**Records to use**:
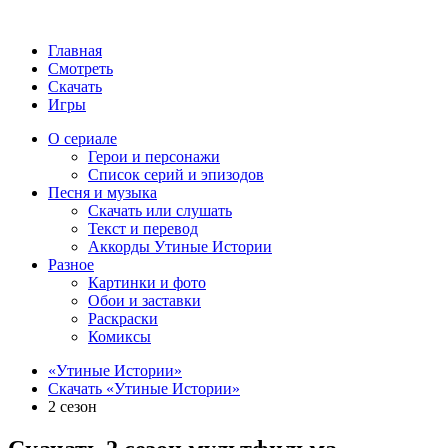
Главная
Смотреть
Скачать
Игры
О сериале
Герои и персонажи
Список серий и эпизодов
Песня и музыка
Скачать или слушать
Текст и перевод
Аккорды Утиные Истории
Разное
Картинки и фото
Обои и заставки
Раскраски
Комиксы
«Утиные Истории»
Скачать «Утиные Истории»
2 сезон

**Goal of the exercise**: Pull the text from the records above and reproduce every line unchanged, leaving the pictures out of your answer.

**Solution below**:
Главная
Смотреть
Скачать
Игры
О сериале
Герои и персонажи
Список серий и эпизодов
Песня и музыка
Скачать или слушать
Текст и перевод
Аккорды Утиные Истории
Разное
Картинки и фото
Обои и заставки
Раскраски
Комиксы
«Утиные Истории»
Скачать «Утиные Истории»
2 сезон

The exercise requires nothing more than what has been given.